- PROBLEM
Only lines holding the word "bounding" are needed; copy each of them from the material.

- TASK INPUTS
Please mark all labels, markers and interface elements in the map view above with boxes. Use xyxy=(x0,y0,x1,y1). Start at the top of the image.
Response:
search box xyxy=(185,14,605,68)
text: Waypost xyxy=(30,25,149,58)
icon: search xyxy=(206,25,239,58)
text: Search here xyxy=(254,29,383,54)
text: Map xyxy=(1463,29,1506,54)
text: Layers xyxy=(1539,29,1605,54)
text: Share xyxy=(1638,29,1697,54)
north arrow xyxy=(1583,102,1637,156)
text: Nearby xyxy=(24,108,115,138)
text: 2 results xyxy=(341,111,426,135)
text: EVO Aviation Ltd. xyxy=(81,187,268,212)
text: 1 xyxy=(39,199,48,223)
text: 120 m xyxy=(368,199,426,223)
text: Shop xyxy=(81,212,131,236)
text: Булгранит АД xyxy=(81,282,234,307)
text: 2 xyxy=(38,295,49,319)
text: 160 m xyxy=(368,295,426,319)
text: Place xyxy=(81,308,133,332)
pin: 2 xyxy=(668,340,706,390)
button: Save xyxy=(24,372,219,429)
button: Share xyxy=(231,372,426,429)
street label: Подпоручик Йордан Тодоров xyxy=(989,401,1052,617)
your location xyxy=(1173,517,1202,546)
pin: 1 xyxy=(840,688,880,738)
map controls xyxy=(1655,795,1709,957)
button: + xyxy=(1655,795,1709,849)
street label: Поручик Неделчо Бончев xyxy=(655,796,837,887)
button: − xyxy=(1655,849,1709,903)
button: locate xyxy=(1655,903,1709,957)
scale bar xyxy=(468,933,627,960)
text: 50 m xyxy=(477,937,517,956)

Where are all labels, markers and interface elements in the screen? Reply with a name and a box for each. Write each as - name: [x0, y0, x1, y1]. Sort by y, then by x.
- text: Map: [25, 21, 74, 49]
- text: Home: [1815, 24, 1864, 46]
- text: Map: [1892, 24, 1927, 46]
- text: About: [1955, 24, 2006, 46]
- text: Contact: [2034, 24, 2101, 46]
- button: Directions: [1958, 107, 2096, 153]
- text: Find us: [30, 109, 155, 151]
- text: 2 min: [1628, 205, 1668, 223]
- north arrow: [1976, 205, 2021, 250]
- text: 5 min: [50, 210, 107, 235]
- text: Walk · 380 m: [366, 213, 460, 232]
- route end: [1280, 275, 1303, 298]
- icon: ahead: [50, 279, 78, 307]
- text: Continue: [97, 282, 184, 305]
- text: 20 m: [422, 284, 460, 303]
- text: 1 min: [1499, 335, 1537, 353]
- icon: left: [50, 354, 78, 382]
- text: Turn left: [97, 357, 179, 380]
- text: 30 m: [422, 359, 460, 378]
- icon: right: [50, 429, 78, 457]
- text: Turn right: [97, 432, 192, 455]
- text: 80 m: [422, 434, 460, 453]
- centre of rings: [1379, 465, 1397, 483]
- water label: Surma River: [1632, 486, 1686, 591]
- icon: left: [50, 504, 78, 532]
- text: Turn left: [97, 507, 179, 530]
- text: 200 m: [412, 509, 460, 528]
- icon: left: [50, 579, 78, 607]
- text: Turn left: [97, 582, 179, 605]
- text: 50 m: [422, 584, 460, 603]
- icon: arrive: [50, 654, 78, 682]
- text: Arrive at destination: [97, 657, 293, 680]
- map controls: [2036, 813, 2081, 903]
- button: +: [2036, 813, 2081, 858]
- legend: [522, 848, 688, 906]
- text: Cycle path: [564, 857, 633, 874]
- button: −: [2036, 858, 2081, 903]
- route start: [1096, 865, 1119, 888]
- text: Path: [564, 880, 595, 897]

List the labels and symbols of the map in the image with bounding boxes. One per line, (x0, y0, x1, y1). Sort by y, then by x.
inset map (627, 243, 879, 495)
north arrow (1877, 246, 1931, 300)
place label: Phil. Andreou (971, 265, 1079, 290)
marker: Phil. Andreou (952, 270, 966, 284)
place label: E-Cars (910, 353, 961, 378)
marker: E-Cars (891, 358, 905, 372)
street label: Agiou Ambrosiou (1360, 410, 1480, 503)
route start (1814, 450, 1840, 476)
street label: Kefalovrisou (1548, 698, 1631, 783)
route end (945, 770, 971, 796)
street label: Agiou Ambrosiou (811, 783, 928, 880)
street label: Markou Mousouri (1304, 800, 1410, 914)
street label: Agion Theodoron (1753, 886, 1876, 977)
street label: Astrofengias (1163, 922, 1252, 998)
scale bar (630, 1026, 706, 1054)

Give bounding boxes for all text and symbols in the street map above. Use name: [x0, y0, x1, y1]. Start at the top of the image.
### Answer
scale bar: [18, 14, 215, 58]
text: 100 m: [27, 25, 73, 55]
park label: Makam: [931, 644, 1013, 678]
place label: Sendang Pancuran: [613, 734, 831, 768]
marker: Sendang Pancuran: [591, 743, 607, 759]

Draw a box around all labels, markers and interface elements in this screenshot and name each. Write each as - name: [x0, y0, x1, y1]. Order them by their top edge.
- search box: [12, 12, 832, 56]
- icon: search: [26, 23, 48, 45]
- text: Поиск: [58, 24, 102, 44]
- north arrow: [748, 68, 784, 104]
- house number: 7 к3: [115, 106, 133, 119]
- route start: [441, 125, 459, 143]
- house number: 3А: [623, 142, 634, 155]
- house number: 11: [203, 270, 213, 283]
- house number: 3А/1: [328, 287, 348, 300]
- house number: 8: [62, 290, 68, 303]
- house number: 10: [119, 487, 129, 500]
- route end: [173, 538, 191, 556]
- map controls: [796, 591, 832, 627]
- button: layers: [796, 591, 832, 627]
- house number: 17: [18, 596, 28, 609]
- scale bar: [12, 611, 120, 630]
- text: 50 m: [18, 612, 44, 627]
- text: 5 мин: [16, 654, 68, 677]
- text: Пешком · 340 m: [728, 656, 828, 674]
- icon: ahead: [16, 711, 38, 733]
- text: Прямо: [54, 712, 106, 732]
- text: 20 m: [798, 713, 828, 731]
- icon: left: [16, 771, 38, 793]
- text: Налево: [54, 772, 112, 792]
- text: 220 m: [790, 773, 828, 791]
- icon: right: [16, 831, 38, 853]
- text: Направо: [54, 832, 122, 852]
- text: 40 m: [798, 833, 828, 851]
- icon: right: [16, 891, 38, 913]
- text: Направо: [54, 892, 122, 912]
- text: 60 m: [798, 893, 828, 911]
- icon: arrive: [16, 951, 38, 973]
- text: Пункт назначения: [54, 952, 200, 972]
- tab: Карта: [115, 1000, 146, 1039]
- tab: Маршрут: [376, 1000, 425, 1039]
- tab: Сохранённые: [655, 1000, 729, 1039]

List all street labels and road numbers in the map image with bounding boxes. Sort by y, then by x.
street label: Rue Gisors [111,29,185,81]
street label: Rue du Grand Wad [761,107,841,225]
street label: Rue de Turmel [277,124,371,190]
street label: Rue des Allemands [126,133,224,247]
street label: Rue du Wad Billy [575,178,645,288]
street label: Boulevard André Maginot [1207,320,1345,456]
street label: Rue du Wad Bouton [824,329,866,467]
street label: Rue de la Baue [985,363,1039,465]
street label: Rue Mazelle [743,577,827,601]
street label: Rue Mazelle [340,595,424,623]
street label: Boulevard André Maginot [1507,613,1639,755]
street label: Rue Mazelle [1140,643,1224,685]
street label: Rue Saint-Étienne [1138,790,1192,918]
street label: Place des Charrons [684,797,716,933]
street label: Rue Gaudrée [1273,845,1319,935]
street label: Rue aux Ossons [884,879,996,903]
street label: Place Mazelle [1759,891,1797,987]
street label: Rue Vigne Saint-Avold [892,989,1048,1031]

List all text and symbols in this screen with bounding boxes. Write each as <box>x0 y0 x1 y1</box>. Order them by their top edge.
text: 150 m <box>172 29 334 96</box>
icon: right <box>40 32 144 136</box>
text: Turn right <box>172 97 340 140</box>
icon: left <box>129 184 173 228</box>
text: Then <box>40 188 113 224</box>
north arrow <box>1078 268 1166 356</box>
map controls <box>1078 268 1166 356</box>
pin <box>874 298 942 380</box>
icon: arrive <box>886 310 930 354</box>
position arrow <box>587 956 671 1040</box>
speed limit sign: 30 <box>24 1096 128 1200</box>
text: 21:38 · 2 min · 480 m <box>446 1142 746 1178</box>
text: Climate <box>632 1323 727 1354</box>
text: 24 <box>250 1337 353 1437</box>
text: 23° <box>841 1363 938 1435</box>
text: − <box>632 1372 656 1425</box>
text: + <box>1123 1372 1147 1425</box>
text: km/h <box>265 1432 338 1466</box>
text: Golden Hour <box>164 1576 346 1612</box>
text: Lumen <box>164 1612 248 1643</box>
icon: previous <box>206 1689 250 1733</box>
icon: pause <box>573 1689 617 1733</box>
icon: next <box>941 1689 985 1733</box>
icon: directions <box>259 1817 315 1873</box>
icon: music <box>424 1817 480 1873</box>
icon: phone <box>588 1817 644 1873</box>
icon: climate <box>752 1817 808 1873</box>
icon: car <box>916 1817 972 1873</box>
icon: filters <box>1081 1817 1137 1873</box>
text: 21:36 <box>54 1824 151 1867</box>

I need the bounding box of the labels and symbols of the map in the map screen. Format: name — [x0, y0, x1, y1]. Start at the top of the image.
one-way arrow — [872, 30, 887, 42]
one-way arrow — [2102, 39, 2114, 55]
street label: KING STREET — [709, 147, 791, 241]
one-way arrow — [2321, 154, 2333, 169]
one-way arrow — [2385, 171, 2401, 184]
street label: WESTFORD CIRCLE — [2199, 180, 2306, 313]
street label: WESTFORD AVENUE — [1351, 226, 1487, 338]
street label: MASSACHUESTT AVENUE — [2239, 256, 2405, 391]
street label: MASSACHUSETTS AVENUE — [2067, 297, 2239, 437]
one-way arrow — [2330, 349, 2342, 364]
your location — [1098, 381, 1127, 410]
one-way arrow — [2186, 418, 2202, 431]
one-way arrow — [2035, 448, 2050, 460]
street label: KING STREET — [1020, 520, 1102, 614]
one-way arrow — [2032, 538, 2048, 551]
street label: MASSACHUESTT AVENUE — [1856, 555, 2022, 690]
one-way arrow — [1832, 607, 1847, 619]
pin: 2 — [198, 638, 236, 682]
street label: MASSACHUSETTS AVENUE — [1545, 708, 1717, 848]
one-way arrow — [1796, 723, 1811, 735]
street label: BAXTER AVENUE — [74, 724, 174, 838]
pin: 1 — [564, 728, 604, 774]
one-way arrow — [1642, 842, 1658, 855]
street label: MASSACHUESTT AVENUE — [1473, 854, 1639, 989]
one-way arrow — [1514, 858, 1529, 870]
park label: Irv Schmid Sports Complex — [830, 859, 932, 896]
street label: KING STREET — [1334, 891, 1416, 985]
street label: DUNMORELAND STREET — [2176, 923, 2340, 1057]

- WRITTEN SOLUTION
List the labels and symbols of the map in the image with bounding boxes. One per line, (x0, y0, x1, y1). Sort by y, then by x.
Give bounding boxes for all text and symbols in the street map above. Use name: [x0, y0, x1, y1]. Start at the top of the image.
List all street labels and road numbers in the map image with bounding boxes. Sort by y, then by x.
List all text and symbols in this screen with bounding boxes. Write each as <box>x0 y0 x1 y1</box>. Order them by their top edge.
I need the bounding box of the labels and symbols of the map in the map screen. Format: name — [x0, y0, x1, y1]. Start at the top of the image.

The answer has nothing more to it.